In the enforced intimacy of a small group on tour in not-nearly-big-enough buses, Hannah has the chance to open Deke’s eyes. It’s not her fault that as soon as he opens them, the idiot slams them shut again. He wants only the absolute best for Hannah, and he’s sure that’s not him. Not that he’s actually asked her what she wants. Of course not.

He’s an idiot, but while plumbing the vast depths of his idiocy he finally gets smart enough to put on some really excellent grovel to get back the girl he’s always loved.

Escape Rating B+: Throw the tropes New Adult Romance, Rock Star Romance, Friends-to-Lovers, I’m Not Worthy, and Misunderstandammit into a blender, mix with Operation Find My Happy, and come up with a story that in spite of its flaws still makes the reader finish with a big smile.

I say this because I find that I’m hit or miss with New Adult, and very much down on both I’m Not Worthy and the Misunderstandammit.
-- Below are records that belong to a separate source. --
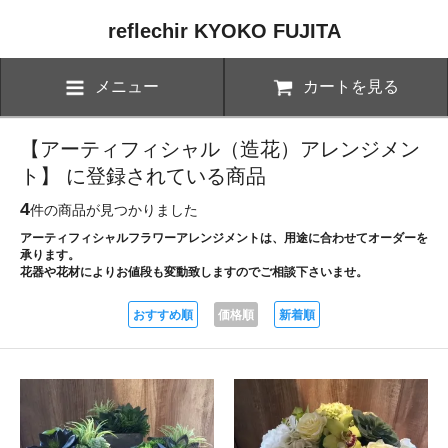
reflechir KYOKO FUJITA
メニュー
カートを見る
【アーティフィシャル（造花）アレンジメン
ト】 に登録されている商品
4
件の商品が見つかりました
アーティフィシャルフラワーアレンジメントは、用途に合わせてオーダーを
承ります。
花器や花材によりお値段も変動致しますのでご相談下さいませ。
おすすめ順
価格順
新着順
Combining the trope where the hero kicks the heroine to the curb because he’s certain she’s too good for him, and mixing it with the trope where so many of their issues could be solved if they just talked with each other instead of past each other once in awhile does not make for this reader’s favorite frustration.

What redeemed a whole lot of these two issues was that, unusual for romance, Deke put on very good grovel to make up for his errors. Not that Hannah wasn’t going to take him back anyway, but not just Deke but all the guys in the story were conscious that Deke had screwed up big time and needed to make up for it even bigger time.

It was great not to see the guy get a hall pass on this.

But it was Hannah’s Operation Find My Happy that made the story for me. She’s not sure how to get what she wants, and she’s certainly not sure that she’ll get what she wants, but she has internalized the mantra about only getting a different result by taking a different action. Along with the realization that the whole unrequited longing thing just wasn’t working for her. She needed to get on or get over, and she hadn’t found a way to get over so it was time to get on with pursuing what she wanted, even if she lost.

I also loved the way that both the friendships among the women and the friendships among the men developed organically over the story. Expanding their respective circles was something that both Deke and Hannah desperately needed to do, even if neither of them saw it.

And we do see where Deke and Hannah came from, and just how and why they ended up in the pickle that they are in. And we’re thrilled when Hannah’s courage and Deke’s excellent grovel finally locate Hannah’s (and Deke’s and Max’s) happy.